Scotti: Die Adhäsivkompetenz von Kuraray ist bekannt. Die sehr hydrophile Rezeptur halte ich für einen Vorteil gerade unter etwas schwierigeren klinischen Bedingungen. Dentin hat immer auch einen Wasseranteil, der nicht entfernt werden kann und soll. Aufgrund der Hydrophilie kann CUBQ bei den Haftwerten und der abschließenden Versiegelung des Dentins trotz einer sehr kurzen Einwirkzeit punkten.
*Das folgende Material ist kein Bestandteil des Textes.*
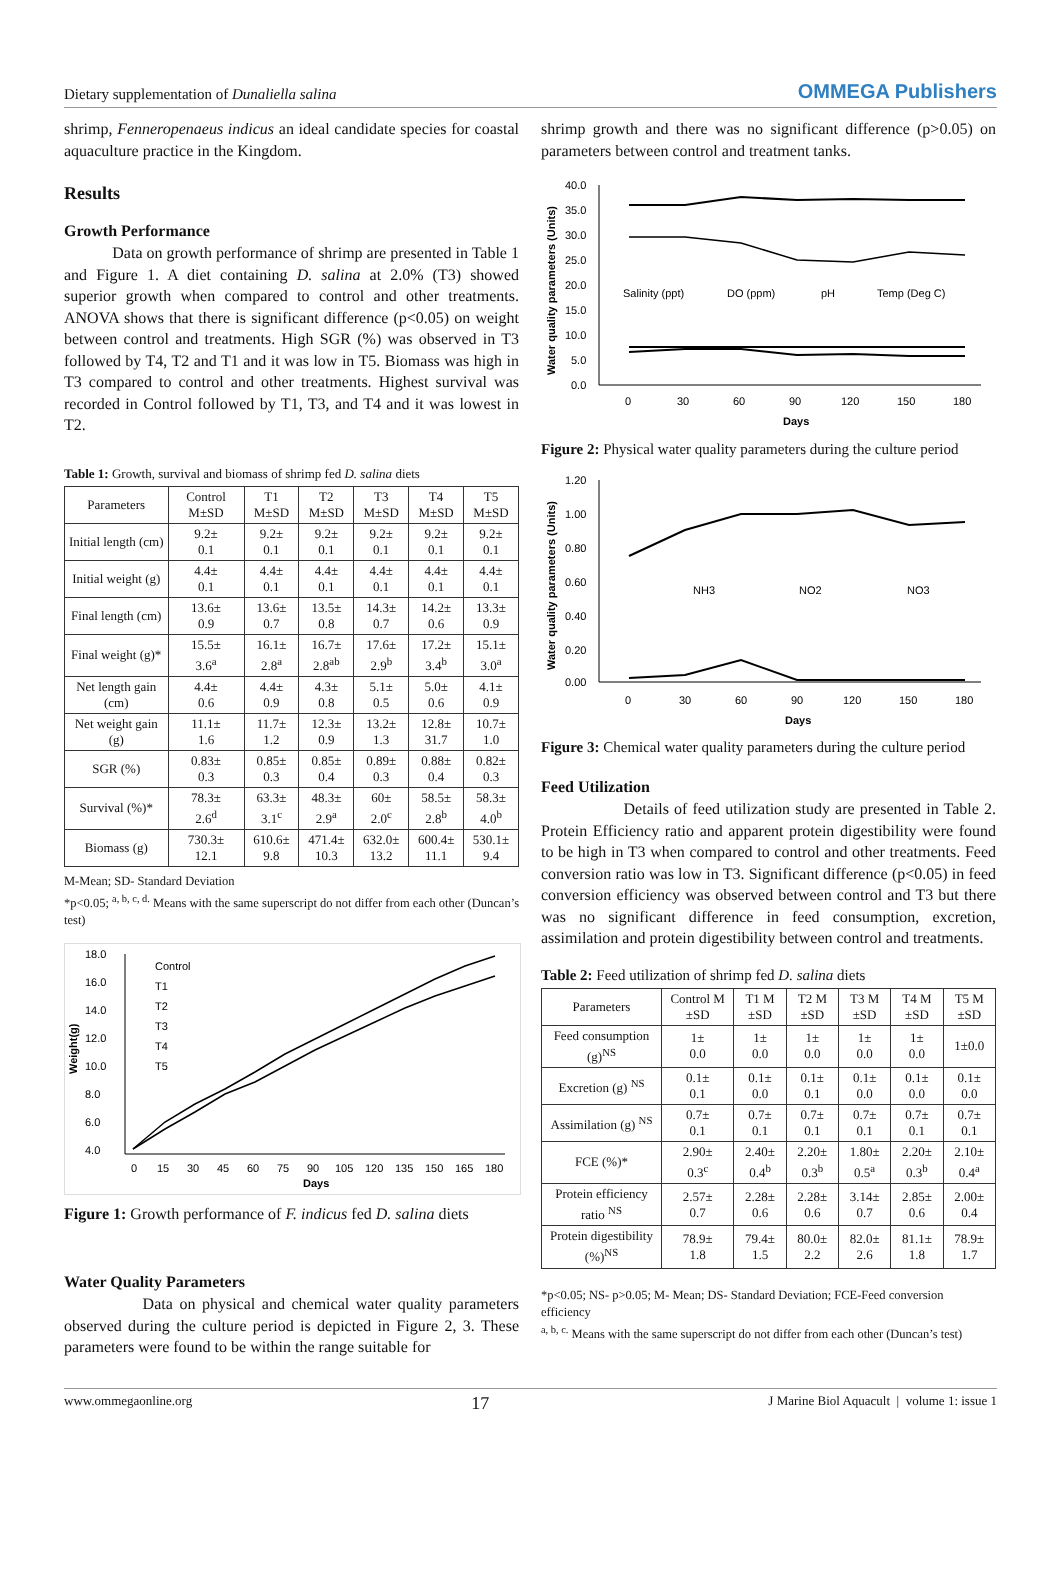Dietary supplementation of Dunaliella salina OMMEGA Publishers
shrimp, Fenneropenaeus indicus an ideal candidate species for coastal aquaculture practice in the Kingdom.
Results
Growth Performance
Data on growth performance of shrimp are presented in Table 1 and Figure 1. A diet containing D. salina at 2.0% (T3) showed superior growth when compared to control and other treatments. ANOVA shows that there is significant difference (p<0.05) on weight between control and treatments. High SGR (%) was observed in T3 followed by T4, T2 and T1 and it was low in T5. Biomass was high in T3 compared to control and other treatments. Highest survival was recorded in Control followed by T1, T3, and T4 and it was lowest in T2.
Table 1: Growth, survival and biomass of shrimp fed D. salina diets
| Parameters | Control M±SD | T1 M±SD | T2 M±SD | T3 M±SD | T4 M±SD | T5 M±SD |
| --- | --- | --- | --- | --- | --- | --- |
| Initial length (cm) | 9.2± 0.1 | 9.2± 0.1 | 9.2± 0.1 | 9.2± 0.1 | 9.2± 0.1 | 9.2± 0.1 |
| Initial weight (g) | 4.4± 0.1 | 4.4± 0.1 | 4.4± 0.1 | 4.4± 0.1 | 4.4± 0.1 | 4.4± 0.1 |
| Final length (cm) | 13.6± 0.9 | 13.6± 0.7 | 13.5± 0.8 | 14.3± 0.7 | 14.2± 0.6 | 13.3± 0.9 |
| Final weight (g)* | 15.5± 3.6<sup>a</sup> | 16.1± 2.8<sup>a</sup> | 16.7± 2.8<sup>ab</sup> | 17.6± 2.9<sup>b</sup> | 17.2± 3.4<sup>b</sup> | 15.1± 3.0<sup>a</sup> |
| Net length gain (cm) | 4.4± 0.6 | 4.4± 0.9 | 4.3± 0.8 | 5.1± 0.5 | 5.0± 0.6 | 4.1± 0.9 |
| Net weight gain (g) | 11.1± 1.6 | 11.7± 1.2 | 12.3± 0.9 | 13.2± 1.3 | 12.8± 31.7 | 10.7± 1.0 |
| SGR (%) | 0.83± 0.3 | 0.85± 0.3 | 0.85± 0.4 | 0.89± 0.3 | 0.88± 0.4 | 0.82± 0.3 |
| Survival (%)* | 78.3± 2.6<sup>d</sup> | 63.3± 3.1<sup>c</sup> | 48.3± 2.9<sup>a</sup> | 60± 2.0<sup>c</sup> | 58.5± 2.8<sup>b</sup> | 58.3± 4.0<sup>b</sup> |
| Biomass (g) | 730.3± 12.1 | 610.6± 9.8 | 471.4± 10.3 | 632.0± 13.2 | 600.4± 11.1 | 530.1± 9.4 |
M-Mean; SD- Standard Deviation
*p<0.05; <sup>a, b, c, d.</sup> Means with the same superscript do not differ from each other (Duncan’s test)
18.0
16.0
14.0
12.0
10.0
8.0
6.0
4.0
0
15
30
45
60
75
90
105
120
135
150
165
180
Days
Weight(g)
Control
T1
T2
T3
T4
T5
Figure 1: Growth performance of F. indicus fed D. salina diets
Water Quality Parameters
Data on physical and chemical water quality parameters observed during the culture period is depicted in Figure 2, 3. These parameters were found to be within the range suitable for
shrimp growth and there was no significant difference (p>0.05) on parameters between control and treatment tanks.
40.0
35.0
30.0
25.0
20.0
15.0
10.0
5.0
0.0
0
30
60
90
120
150
180
Days
Water quality parameters (Units)
Salinity (ppt)
DO (ppm)
pH
Temp (Deg C)
Figure 2: Physical water quality parameters during the culture period
1.20
1.00
0.80
0.60
0.40
0.20
0.00
0
30
60
90
120
150
180
Days
Water quality parameters (Units)
NH3
NO2
NO3
Figure 3: Chemical water quality parameters during the culture period
Feed Utilization
Details of feed utilization study are presented in Table 2. Protein Efficiency ratio and apparent protein digestibility were found to be high in T3 when compared to control and other treatments. Feed conversion ratio was low in T3. Significant difference (p<0.05) in feed conversion efficiency was observed between control and T3 but there was no significant difference in feed consumption, excretion, assimilation and protein digestibility between control and treatments.
Table 2: Feed utilization of shrimp fed D. salina diets
| Parameters | Control M ±SD | T1 M ±SD | T2 M ±SD | T3 M ±SD | T4 M ±SD | T5 M ±SD |
| --- | --- | --- | --- | --- | --- | --- |
| Feed consumption (g)<sup>NS</sup> | 1± 0.0 | 1± 0.0 | 1± 0.0 | 1± 0.0 | 1± 0.0 | 1±0.0 |
| Excretion (g) <sup>NS</sup> | 0.1± 0.1 | 0.1± 0.0 | 0.1± 0.1 | 0.1± 0.0 | 0.1± 0.0 | 0.1± 0.0 |
| Assimilation (g) <sup>NS</sup> | 0.7± 0.1 | 0.7± 0.1 | 0.7± 0.1 | 0.7± 0.1 | 0.7± 0.1 | 0.7± 0.1 |
| FCE (%)* | 2.90± 0.3<sup>c</sup> | 2.40± 0.4<sup>b</sup> | 2.20± 0.3<sup>b</sup> | 1.80± 0.5<sup>a</sup> | 2.20± 0.3<sup>b</sup> | 2.10± 0.4<sup>a</sup> |
| Protein efficiency ratio <sup>NS</sup> | 2.57± 0.7 | 2.28± 0.6 | 2.28± 0.6 | 3.14± 0.7 | 2.85± 0.6 | 2.00± 0.4 |
| Protein digestibility (%)<sup>NS</sup> | 78.9± 1.8 | 79.4± 1.5 | 80.0± 2.2 | 82.0± 2.6 | 81.1± 1.8 | 78.9± 1.7 |
*p<0.05; NS- p>0.05; M- Mean; DS- Standard Deviation; FCE-Feed conversion efficiency
<sup>a, b, c.</sup> Means with the same superscript do not differ from each other (Duncan’s test)
www.ommegaonline.org 17 J Marine Biol Aquacult | volume 1: issue 1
Eine weitere Stärke sehe ich in der optionalen Verwendung eines dualhärtenden Aktivators und in der Qualität des Original-MDP-Monomers von Kuraray.

 

Dr. Nicola Scotti studierte Zahnheilkunde an der Universität Ferrara in Italien. Heute ist er Assistant Professor, Dept. of Cariology and Operative Dentistry – Dept. of Endodontics, an der Universität Turin.